**TÂCHES ET EXERCICES:**
• A. Recopiez sans modification le passage du récit de la mine allant de « Avec notre ami » jusqu'à « triste du coup. » inclus.
• B. Dans le récit de la mine, de quelle mine la femme rencontrée dit-elle que cette montagne est le petit frère ?

── SOURCE ──

On continue de grimper. Il y a énormément d’entrées, certaines actives et d’autres abandonnées qui on l’air de servir de toilettes. On entend les compresseurs, les camions et parfois des explosions, de gros booms sourds. On voit aussi des mineurs sortir de grands wagonnets à pneus chargés de minerais. Ils les déchargent devant l’entrée en attendant qu’un camion vienne les charger. Certains mineurs sont un petit plus enclins au dialogue. Par exemple on croise un artificier en train de préparer les « pyro » pour le soir. Il coupe de grandes longueurs de mèche verte et nous montre quelques bâtons de dynamites.

Avec notre ami artificier

On continue l’ascension. On voit un Tio, la divinité de la mine. Il est couvert d’offrandes. Juste à côté, une femme vient vers nous. Elle nous parle direct. Selon elle, l’or d’ici est de très bonne qualité et d’ailleurs, cette montagne est le petit frère de Potosi, la reine des mines Boliviennes. Son fils creuse un filon à ciel ouvert à la barre à mine. J’ai l’impression qu’ils ramassent les miettes laissées par les autres exploitants de la montagne. Le discours de la mère sent un peu la fièvre du jeu, l’espoir infini du mineur indépendant de trouver le filon du siècle le lendemain. C’est un peu triste du coup.

───
── DONNÉES ENREGISTRÉES ──

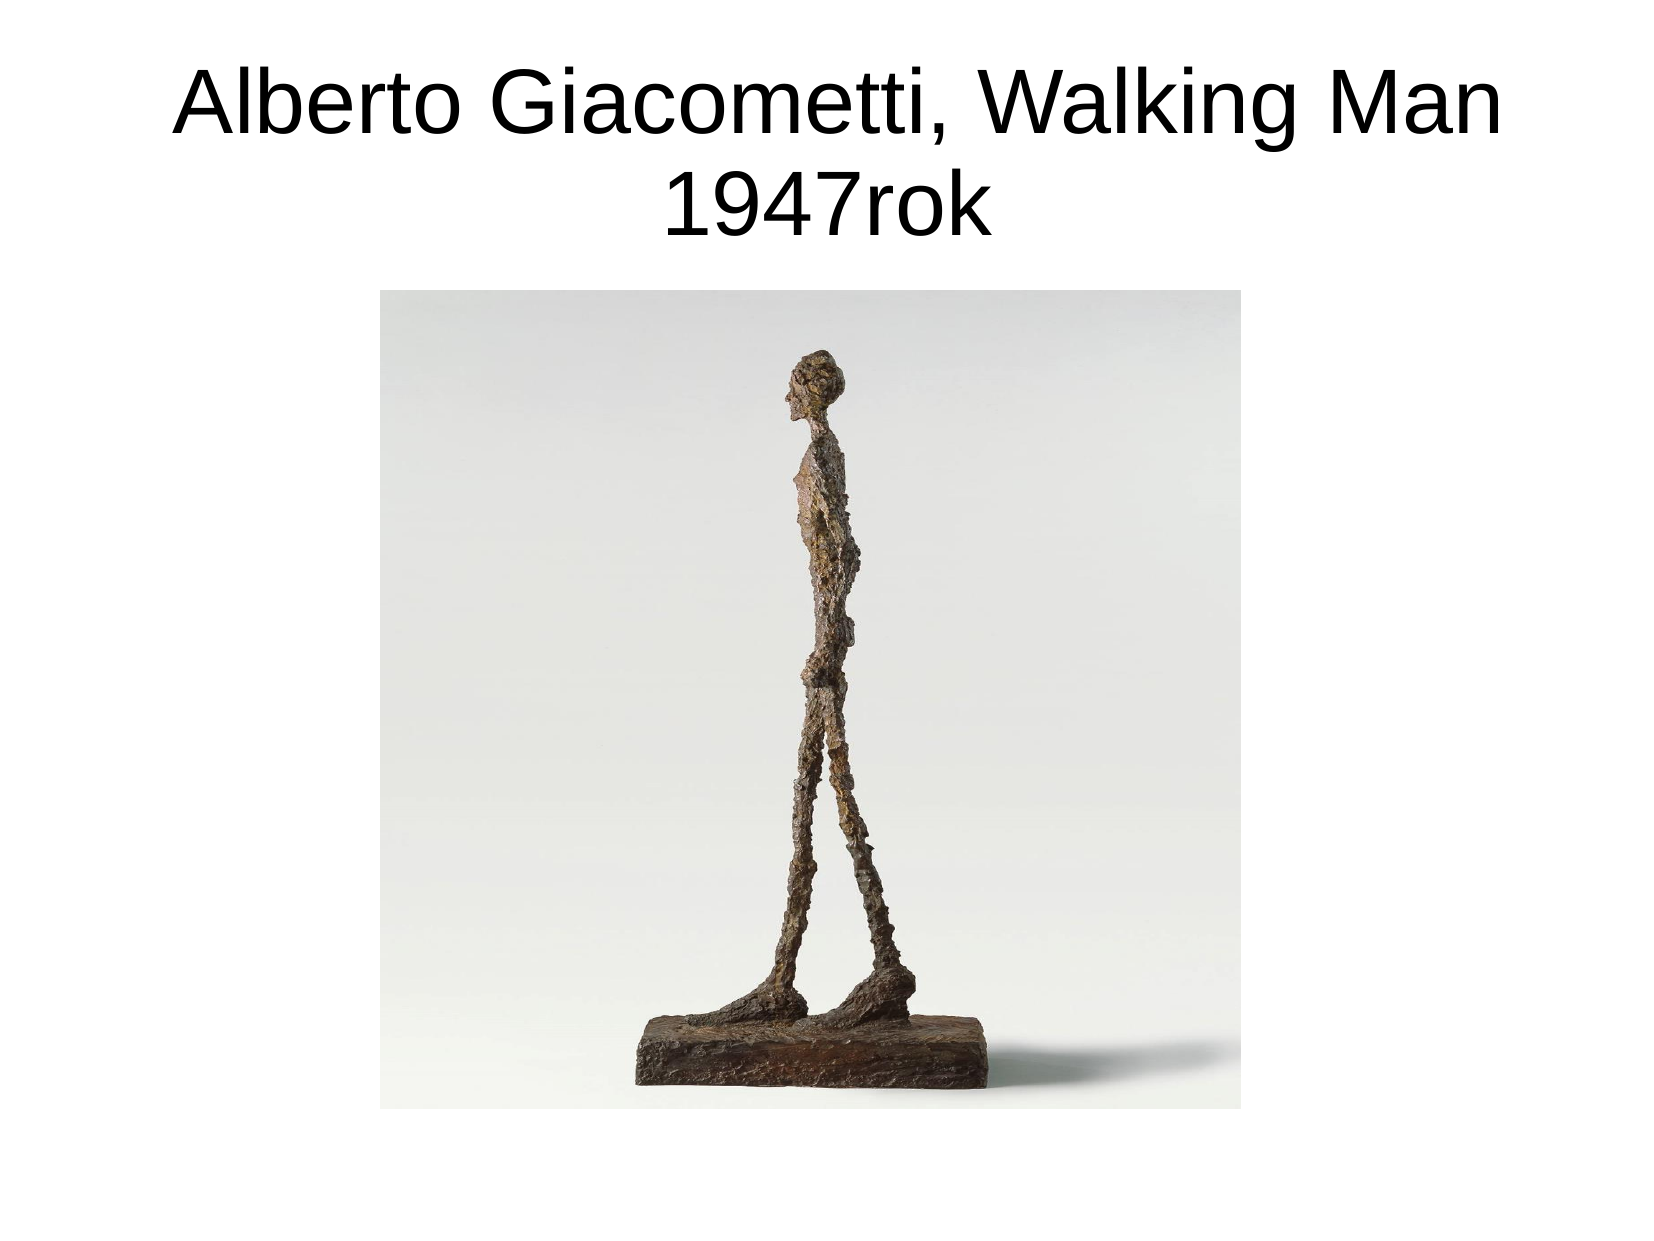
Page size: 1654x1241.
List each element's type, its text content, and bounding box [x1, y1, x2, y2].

───

**SOLUTIONS PAR TÂCHE:**
• A.
Avec notre ami artificier

On continue l’ascension. On voit un Tio, la divinité de la mine. Il est couvert d’offrandes. Juste à côté, une femme vient vers nous. Elle nous parle direct. Selon elle, l’or d’ici est de très bonne qualité et d’ailleurs, cette montagne est le petit frère de Potosi, la reine des mines Boliviennes. Son fils creuse un filon à ciel ouvert à la barre à mine. J’ai l’impression qu’ils ramassent les miettes laissées par les autres exploitants de la montagne. Le discours de la mère sent un peu la fièvre du jeu, l’espoir infini du mineur indépendant de trouver le filon du siècle le lendemain. C’est un peu triste du coup.

• B. De Potosi, la reine des mines boliviennes.